Une part non négligeable de ces postes émane des sociétés spécialisées, non seulement prestataires de services mais aussi fournisseurs de technologies. Telles celles ralliées au club Hexatrust (effectif de 20 à 200 personnes « dont 30% travaillant à l'export », précise Jean-Noël de Galzain). Leurs embauches ? « Des ingénieurs de développement, des ingénieurs de test qualité, des profils marketing et technico-commercial capables de mettre des systèmes complexes à la portée du client en s'adaptant à la logique métier de celui-ci de même que les ingénieurs et techniciens support qui interviennent chez le client sur la base d'une bonne connaissance des systèmes, des réseaux et même des applications », précise le dirigeant.

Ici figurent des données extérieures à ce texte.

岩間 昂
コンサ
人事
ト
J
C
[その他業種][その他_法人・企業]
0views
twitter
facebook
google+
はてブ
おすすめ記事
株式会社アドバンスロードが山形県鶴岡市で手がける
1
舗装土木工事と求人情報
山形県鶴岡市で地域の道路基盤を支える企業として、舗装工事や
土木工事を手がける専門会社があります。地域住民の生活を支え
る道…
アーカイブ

Pour Wallix, effectif actuel de 45 personnes, dix embauches sont prévues pour 2014. Sans compter l'accueil de stagiaires, étudiants en fin de cursus. Les sources de candidats de référence pour ces sociétés ? « Avec une certaine forme de cynisme, je dirais, aujourd'hui – "forcément chez la concurrence" – dans la mesure où le marché de la sécurité reste un cercle où trop peu d'acteurs évoluent. Les nouvelles formations apporteront dans quelques années les candidats qui manquent aujourd'hui », conclut Loïc Guezo. L'espoir fait vivre.